*** Begin section ***
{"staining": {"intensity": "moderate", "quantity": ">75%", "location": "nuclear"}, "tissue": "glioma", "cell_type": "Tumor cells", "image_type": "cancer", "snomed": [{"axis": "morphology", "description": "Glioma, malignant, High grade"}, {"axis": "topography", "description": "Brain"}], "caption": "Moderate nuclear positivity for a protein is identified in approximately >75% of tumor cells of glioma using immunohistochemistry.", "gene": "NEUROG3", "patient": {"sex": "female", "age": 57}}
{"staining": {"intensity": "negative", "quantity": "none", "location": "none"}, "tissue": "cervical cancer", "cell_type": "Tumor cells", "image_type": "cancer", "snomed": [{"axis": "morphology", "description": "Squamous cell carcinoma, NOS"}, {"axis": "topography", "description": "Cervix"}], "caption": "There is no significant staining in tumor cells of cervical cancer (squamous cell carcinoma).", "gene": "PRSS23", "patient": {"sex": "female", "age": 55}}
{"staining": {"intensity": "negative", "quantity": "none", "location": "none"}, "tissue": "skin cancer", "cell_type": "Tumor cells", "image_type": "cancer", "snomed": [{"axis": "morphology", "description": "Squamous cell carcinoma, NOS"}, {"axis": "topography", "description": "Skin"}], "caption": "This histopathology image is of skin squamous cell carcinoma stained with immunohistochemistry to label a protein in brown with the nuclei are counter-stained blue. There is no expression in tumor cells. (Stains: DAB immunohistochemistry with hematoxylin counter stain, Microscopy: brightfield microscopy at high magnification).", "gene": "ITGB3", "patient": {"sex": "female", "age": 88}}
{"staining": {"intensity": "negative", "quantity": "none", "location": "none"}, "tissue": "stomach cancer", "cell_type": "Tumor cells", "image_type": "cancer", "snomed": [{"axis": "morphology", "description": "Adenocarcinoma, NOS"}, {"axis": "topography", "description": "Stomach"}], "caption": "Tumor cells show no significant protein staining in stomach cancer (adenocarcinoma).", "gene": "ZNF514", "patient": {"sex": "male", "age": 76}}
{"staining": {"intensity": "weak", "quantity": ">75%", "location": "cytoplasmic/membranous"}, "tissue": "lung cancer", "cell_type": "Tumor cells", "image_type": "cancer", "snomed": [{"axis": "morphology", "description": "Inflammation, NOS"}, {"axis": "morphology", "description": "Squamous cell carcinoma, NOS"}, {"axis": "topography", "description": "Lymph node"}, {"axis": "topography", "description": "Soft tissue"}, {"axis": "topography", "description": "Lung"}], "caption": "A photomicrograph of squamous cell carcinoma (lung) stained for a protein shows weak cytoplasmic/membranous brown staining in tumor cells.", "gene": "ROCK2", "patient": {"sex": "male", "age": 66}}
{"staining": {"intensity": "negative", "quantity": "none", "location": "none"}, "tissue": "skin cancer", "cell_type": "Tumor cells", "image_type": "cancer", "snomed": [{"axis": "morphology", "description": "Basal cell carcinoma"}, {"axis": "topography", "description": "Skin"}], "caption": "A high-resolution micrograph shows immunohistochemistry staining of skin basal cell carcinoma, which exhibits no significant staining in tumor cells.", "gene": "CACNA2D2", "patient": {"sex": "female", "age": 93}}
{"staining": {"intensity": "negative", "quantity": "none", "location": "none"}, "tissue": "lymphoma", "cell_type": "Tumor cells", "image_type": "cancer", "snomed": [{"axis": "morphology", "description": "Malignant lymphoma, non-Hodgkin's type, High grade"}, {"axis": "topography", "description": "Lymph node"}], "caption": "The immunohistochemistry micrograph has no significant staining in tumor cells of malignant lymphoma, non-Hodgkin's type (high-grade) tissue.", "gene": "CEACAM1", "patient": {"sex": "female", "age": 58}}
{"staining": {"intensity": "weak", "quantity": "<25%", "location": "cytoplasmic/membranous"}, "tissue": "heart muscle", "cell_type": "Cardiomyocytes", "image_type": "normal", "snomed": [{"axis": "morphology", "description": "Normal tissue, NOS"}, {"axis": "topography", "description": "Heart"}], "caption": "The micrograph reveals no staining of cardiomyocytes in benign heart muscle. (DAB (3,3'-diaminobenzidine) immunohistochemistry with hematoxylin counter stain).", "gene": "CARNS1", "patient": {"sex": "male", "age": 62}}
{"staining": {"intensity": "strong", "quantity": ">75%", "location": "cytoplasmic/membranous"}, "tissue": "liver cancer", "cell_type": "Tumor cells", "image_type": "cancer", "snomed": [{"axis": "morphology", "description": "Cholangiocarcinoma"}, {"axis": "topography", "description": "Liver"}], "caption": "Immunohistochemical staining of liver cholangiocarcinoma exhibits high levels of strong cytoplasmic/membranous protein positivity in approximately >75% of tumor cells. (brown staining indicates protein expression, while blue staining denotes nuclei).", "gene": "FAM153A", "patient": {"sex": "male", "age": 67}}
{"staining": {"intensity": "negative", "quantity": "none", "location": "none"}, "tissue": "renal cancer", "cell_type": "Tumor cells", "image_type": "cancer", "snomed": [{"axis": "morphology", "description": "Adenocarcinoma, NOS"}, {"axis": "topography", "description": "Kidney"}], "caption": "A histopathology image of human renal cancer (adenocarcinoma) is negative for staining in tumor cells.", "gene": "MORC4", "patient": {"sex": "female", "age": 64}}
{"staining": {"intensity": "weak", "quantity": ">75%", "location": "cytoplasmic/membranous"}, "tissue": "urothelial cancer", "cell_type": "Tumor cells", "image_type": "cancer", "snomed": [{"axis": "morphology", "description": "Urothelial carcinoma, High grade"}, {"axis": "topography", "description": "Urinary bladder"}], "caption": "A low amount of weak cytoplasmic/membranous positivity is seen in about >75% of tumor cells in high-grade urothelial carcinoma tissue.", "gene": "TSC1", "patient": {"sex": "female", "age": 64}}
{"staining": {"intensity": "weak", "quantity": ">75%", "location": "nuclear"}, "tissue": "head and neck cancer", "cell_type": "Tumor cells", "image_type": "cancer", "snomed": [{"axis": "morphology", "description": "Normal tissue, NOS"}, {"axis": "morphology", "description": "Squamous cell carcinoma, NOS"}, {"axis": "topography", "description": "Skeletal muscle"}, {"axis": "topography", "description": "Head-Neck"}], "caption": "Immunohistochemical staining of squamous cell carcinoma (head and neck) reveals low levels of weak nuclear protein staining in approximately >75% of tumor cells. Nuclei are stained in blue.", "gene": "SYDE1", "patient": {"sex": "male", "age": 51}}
*** End section ***
• _PROBLEM DESCRIPTION_: From the entries above, copy each line that holds "brown".

• _THE COMPLETED TASK_:
{"staining": {"intensity": "negative", "quantity": "none", "location": "none"}, "tissue": "skin cancer", "cell_type": "Tumor cells", "image_type": "cancer", "snomed": [{"axis": "morphology", "description": "Squamous cell carcinoma, NOS"}, {"axis": "topography", "description": "Skin"}], "caption": "This histopathology image is of skin squamous cell carcinoma stained with immunohistochemistry to label a protein in brown with the nuclei are counter-stained blue. There is no expression in tumor cells. (Stains: DAB immunohistochemistry with hematoxylin counter stain, Microscopy: brightfield microscopy at high magnification).", "gene": "ITGB3", "patient": {"sex": "female", "age": 88}}
{"staining": {"intensity": "weak", "quantity": ">75%", "location": "cytoplasmic/membranous"}, "tissue": "lung cancer", "cell_type": "Tumor cells", "image_type": "cancer", "snomed": [{"axis": "morphology", "description": "Inflammation, NOS"}, {"axis": "morphology", "description": "Squamous cell carcinoma, NOS"}, {"axis": "topography", "description": "Lymph node"}, {"axis": "topography", "description": "Soft tissue"}, {"axis": "topography", "description": "Lung"}], "caption": "A photomicrograph of squamous cell carcinoma (lung) stained for a protein shows weak cytoplasmic/membranous brown staining in tumor cells.", "gene": "ROCK2", "patient": {"sex": "male", "age": 66}}
{"staining": {"intensity": "strong", "quantity": ">75%", "location": "cytoplasmic/membranous"}, "tissue": "liver cancer", "cell_type": "Tumor cells", "image_type": "cancer", "snomed": [{"axis": "morphology", "description": "Cholangiocarcinoma"}, {"axis": "topography", "description": "Liver"}], "caption": "Immunohistochemical staining of liver cholangiocarcinoma exhibits high levels of strong cytoplasmic/membranous protein positivity in approximately >75% of tumor cells. (brown staining indicates protein expression, while blue staining denotes nuclei).", "gene": "FAM153A", "patient": {"sex": "male", "age": 67}}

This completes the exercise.